### SOURCE EXTRACT
Our Hamamatsu hotel room: ❌toilet didn’t flush (!) and bed needed a new mattress. ✅great location (except you can easily get lost - see below), room a little larger than the one in Tokyo, AMAZING breakfast: I have not seen jam and butter and a toaster and bread (apart from sandwiches at 7-Eleven) the entire trip.
Sunny day. 17 deg C. Hard to believe it is only a few weeks to winter …
Apparently Hamamatsu has a strong local sweets tradition, hence the number of bakeries, both Japanese and Western-style.
Well, my walk after brekky nearly turned into a disaster … I headed off just to have a look around and then thought I’d try to get to the Castle. Google suggested walking time made it a bit tight but I did make it for a photo (it wasn't open at this time).
It was an interesting walk back UNTIL I hit the damn underpass that takes you down to the station area and via another subway into the hotel.
Well, frankly between Google Maps and Me we made a real meal of this, to the point at which I whatsapped Kubo our guide that I was lost underground and sent him a photo of a ceramic dragon on the subway walk that I was near.
Fortunately (although I didn’t feel fortunate at the time!) the message didn’t send.
I recalled seeing the dragon (and some other way points) last night when we went to dinner. But this morning, a short time later, I saw a second dragon! Either there was more than one, or I had walked in circles (entirely possible). So THAT wouldn’t have been useful …
On and on I walked: up and down, round and round. If I saw the May One department store one more time I was going to scream. Google Maps showed 120 m, then 140 m over and over; 2 mins and 4 mins over and over. Do you think I could get to the hotel? Every time I came up for air out of the subway, I’d find myself on the wrong side of the road for the hotel - and crossing the road was forbidden.
Finally in desperation I changed the mode of travel to car which circumvented the map constantly re-routing me into the subway. THAT did it.
In the meantime I had forgotten that the departure time today was 9 am not 8:30 am - phew! Deep breathing!
I ended up walking 5 kms(!!!!) of which at least half would have been in the subway!
On leaving Hamamatsu, Kubo pointed out a statue of Donald Trump playing a piano on top of a building (??).
Passed Lake Hamana and lots of citrus orchards. Then we pass the huge container port of Nagoya which has a leisure centre including LEGOLAND Japan and Sea Train Land. Located in Ise Bay, it is the largest and busiest trading port in Japan.
Today we go to Nara which was Japan’s first capital – in 710-794 (Nara period). Pop. 367,000. This is also where Pico Iyer lives and where his book ‘Autumn Light: Season of Fire and Farewells' is set.
We pass Iga City where Iga ninja were legendary spies and mercenaries known for developing the Iga-ryu style of ninjutsu, a sophisticated art of stealth, combat and intelligence gathering. Unlike ninja who served specific lords, the Iga ninja operated as a mercenary army, offering their unique skills to various feudal lords during the Sengoku Period.

### MATERIAL PROVIDED
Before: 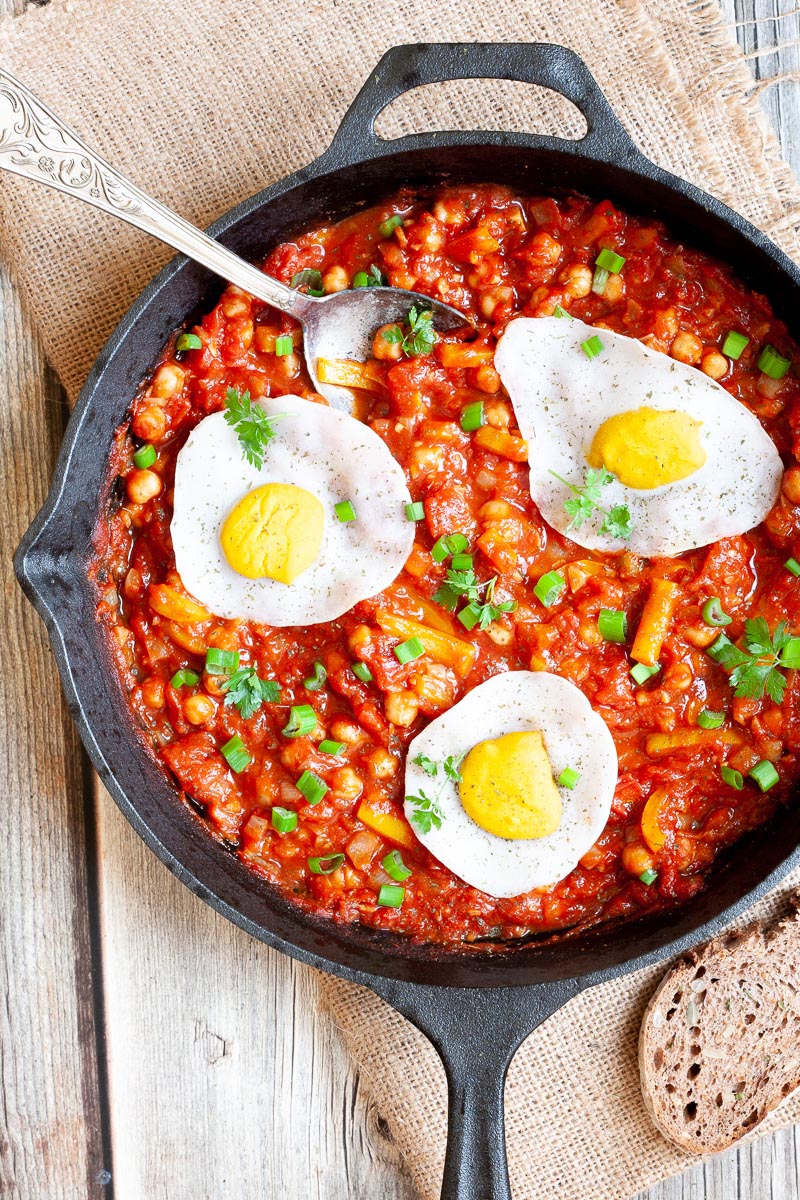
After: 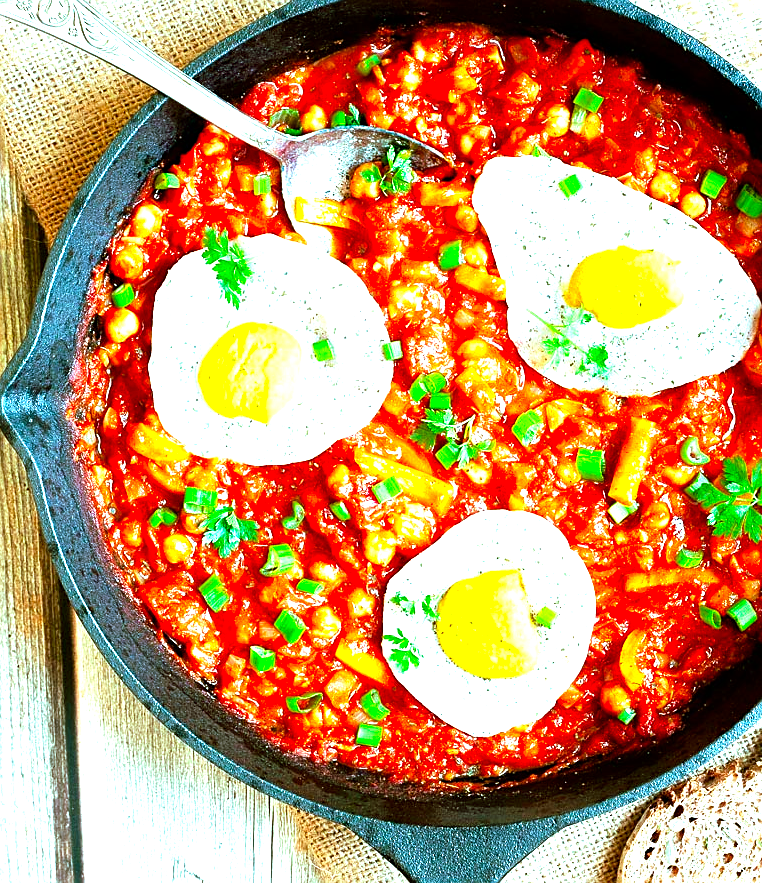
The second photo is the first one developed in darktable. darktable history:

### CHALLENGE 1
In the Hamamatsu travel account, what change finally stopped the map from routing the writer back into the subway?
### CHALLENGE 2
Continue the travel account of the journey from Hamamatsu toward Nara, picking up after its last sentence.
The material has no connection to the travel account.

### ANSWER 1
The writer switched the mode of travel to car.

### ANSWER 2
Once peace was established in the 17th century, the ninja were mainly employed by the Tokugawa Shogunate to spy on the various regional lords and to guard Edo Castle. During these times, the ninja became greatly romanticised in popular culture, such as Kabuki Theatre (which we saw on our first day in Tokyo).
Nara Deer Park. It is on ALL itineraries. Hence, full of people - and I guess being a Saturday.
We had our lunch purchased from 7-Eleven this morning with the deer nibbling around - but they weren’t particularly interested in our eggs sandwiches.
Next was Todaiji (Great Eastern Temple): the massive building houses one of Japan's largest bronze statues of Buddha (Daibutsu): 16 m tall, 437 tonnes of bronze and 130kg of gold; and you pass through the biggest temple gate in Japan.
We finally got away from Nara (late) after people failing 1. to turn up at the scheduled time (esp. if eating lunch out and service is slow); 2. getting lost; 3. loo stops esp. when left to the last minutes; 4. people ducking off to shop (again also last-minute). Such are the joys of group travel - not!
All of this of course eating into the schedule for Osaka.
Osaka is Japan’s 3rd biggest city (pop. over 2,700,000).
The main attraction is Dōtonbori (‘Dōton’s Canal’) and the street (and off-streets) are lined with shops and restaurants.
A lot of Xmas trees and decorations everywhere we go!
The entertainment district comes alive at sunset as the illuminated billboards glitter off the waters of the 400-yr old bori (canal).
We ticked off the iconic ‘Glico Running Man’ billboard viewed from Ebishu-bashi bridge; the large tuna hanging outside the Sushi Train restaurant; the ‘angry cook’ mascot of the iconic Kushikatsu Daru restaurant; the ‘drummer boy’ - Kuidaore Taro - a clown mascot for a now closed restaurant.
And we bought cheesecake from Rikuro which owes its success to quality ingredients: Danish cream cheese, special syrup for the raisins, fresh milk and eggs.
Dinner was at Chibo where we had the local specialty okonomiyaki (I had the ‘Hiroshima-yaki’). It was excellent. We last had this dish at Kurashiki, cooked by the entertaining husband and wife team. This is a teppanyaki savoury pancake dish consisting of wheat flour batter and other ingredients - like mine tonight: noodles, cheese, an egg plus vegetables like shredded cabbage and bamboo shoots - cooked on a teppan.
We had gyoza to start, but these were teppan crispy! Fab!
MF-san had a Sapporo beer (the oldest beer brand in Japan, founded 1876).
Caught the Osaka metro to our hotel where our bags awaited us.
I have walked 16 kms. No wonder my feet are sore.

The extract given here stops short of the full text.